L'EHESS contre la hausse des droits d'inscription pour les étudiants extracommunautaires

Les directions de centres de recherches, les responsables de formation de l’EHESS et les représentants des personnels aministratifs et de soutien à la recherche ont exprimé leur opposition ferme au projet sur les droits d’inscription universitaires pour les étudiants hors UE.

Christophe Prochasson, le président de l’EHESS, a dénoncé publiquement une « mesure brutale et cyniquement comptable » relevant d'un « raisonnement à courte vue ». « Derrière cette petite manne financière, a-t-il expliqué, le risque est de dévitaliser scientifiquement et intellectuellement notre pays. »

L'EHESS demande le retrait de la mesure et étudie tous les moyens légaux afin que ses étudiantes et étudiants extracommunautaires ne subissent pas l'augmentation des frais d'inscription.

Le Conseil d'administration et le Conseil scientifique de l'EHESS, réuni en formation plénière respectivement le 4 et le 21 décembre 2018, ont adopté à la majorité la déclaration publique ci-dessous :

Déclaration des directions de centres de recherches et des responsables de formation de l’EHESS contre le projet sur les droits d’inscription universitaires pour les étudiantes et étudiants hors Union européenne

Le gouvernement prévoit de multiplier par dix ou quinze les droits d’inscription universitaire pour les étudiantes et étudiants hors Union européenne nouvellement inscrits dans un cycle. Si le décret est promulgué, ceux-ci seront dès la rentrée 2019 contraints de débourser annuellement 3 770 euros en master et en doctorat (contre 243 euros en master et 380 euros en doctorat actuellement). Cela créera de nouvelles inégalités intolérables entre les étudiantes et étudiants en fonction de leurs origines géographiques.

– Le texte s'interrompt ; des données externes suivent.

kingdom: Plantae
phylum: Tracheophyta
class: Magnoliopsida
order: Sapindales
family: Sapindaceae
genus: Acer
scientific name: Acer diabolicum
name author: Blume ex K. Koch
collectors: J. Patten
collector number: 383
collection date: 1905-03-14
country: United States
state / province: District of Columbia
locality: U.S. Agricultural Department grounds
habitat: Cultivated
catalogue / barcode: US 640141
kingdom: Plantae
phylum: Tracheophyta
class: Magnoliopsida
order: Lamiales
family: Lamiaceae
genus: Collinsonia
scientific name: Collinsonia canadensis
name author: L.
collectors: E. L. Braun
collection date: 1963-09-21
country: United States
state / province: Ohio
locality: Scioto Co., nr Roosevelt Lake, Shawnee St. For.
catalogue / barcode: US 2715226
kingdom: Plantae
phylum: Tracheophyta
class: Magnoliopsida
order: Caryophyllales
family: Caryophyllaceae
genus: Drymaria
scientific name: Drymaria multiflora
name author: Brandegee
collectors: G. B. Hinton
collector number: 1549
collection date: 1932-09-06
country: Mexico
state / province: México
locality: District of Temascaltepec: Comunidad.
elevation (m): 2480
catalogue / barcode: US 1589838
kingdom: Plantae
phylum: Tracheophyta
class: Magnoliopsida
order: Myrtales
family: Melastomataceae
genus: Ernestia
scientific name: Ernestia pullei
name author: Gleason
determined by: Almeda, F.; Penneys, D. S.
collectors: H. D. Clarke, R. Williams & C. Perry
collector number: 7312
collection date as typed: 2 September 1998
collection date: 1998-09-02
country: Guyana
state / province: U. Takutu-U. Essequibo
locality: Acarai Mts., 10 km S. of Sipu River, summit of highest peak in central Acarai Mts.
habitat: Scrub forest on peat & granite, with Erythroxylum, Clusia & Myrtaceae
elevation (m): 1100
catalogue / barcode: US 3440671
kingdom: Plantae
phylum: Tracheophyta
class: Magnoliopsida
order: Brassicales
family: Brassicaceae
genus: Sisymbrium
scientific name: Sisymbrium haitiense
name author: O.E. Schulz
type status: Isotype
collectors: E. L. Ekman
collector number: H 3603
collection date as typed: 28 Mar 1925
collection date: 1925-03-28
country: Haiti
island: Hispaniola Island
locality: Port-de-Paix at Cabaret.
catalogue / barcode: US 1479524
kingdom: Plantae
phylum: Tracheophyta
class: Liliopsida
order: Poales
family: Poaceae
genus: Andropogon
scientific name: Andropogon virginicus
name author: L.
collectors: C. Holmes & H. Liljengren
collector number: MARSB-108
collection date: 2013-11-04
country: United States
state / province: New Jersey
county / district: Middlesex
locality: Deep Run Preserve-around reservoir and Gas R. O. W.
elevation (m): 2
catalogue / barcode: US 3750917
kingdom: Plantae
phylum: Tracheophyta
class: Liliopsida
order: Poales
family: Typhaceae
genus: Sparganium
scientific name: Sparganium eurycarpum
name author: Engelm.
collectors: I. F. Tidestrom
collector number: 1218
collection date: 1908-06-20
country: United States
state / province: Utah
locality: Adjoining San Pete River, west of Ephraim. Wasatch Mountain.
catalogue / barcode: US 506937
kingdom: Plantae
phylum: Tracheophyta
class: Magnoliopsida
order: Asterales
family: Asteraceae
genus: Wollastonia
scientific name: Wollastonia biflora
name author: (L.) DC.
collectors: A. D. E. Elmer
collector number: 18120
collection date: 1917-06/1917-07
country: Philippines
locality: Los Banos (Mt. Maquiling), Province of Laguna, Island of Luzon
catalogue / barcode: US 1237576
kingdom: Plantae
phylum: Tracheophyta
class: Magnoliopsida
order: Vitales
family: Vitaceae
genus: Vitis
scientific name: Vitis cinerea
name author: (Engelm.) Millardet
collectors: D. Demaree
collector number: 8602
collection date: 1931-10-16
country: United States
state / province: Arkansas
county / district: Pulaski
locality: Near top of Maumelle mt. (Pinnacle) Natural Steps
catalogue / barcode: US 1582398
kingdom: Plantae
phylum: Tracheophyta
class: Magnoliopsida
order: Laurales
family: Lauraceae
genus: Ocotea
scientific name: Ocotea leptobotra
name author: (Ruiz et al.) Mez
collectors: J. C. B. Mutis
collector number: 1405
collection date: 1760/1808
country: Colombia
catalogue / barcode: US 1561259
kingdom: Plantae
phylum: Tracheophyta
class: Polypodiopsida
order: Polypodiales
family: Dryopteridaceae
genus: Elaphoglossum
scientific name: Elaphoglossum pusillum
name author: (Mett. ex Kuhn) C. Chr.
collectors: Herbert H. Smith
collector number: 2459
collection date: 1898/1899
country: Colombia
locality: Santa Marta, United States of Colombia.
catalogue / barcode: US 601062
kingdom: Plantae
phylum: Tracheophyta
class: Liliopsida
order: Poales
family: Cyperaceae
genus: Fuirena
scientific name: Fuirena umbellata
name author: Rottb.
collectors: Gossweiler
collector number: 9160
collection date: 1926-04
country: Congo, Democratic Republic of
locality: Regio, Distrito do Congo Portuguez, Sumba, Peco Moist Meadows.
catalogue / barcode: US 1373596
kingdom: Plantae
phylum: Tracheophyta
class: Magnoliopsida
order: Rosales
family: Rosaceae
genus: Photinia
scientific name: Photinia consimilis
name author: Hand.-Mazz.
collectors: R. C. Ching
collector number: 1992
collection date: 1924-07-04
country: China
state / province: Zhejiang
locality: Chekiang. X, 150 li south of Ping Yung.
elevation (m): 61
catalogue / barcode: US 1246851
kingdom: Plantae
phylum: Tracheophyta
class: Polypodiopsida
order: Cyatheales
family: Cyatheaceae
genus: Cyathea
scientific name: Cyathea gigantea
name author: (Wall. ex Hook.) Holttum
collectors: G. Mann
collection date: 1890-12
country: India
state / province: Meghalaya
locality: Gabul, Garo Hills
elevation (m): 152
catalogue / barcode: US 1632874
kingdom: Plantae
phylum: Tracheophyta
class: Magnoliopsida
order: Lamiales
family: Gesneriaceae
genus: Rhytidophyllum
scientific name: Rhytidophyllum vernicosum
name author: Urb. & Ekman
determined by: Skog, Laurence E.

Ce projet a pour objectif, selon ses promoteurs, d’attirer en France davantage d’étudiants et d’étudiantes. Mais quoi qu’en dise le gouvernement, cette mesure discriminatoire aura un effet dissuasif immédiat. L’EHESS, ses formations et ses laboratoires seront particulièrement pénalisés : en 2017-2018, un tiers de ses étudiantes et étudiants viennent de pays hors UE (29 % d’Amérique latine, 26 % d’Asie, 17 % d’Afrique). Ce péril n’affectera pas que les formations spécialisées en “aires culturelles” : tous les laboratoires accueillent et forment de jeunes chercheuses et chercheurs internationaux. Ce ne sont pas les 8 000 bourses supplémentaires annoncées (sans garantie de pérennité) qui pourront compenser cette augmentation massive des frais d’inscription, en raison de leur nombre dérisoire au regard des 300 000 personnes concernées.

À l’EHESS, les étudiants et étudiantes internationales apportent, par leurs travaux et collaborations, une contribution essentielle au dynamisme de la recherche, à son rayonnement et au développement de ses partenariats. Nous nous opposons donc à un projet qui, loin de favoriser l’accueil et les conditions d’étude de ces étudiants et étudiantes, les compliquerait encore davantage.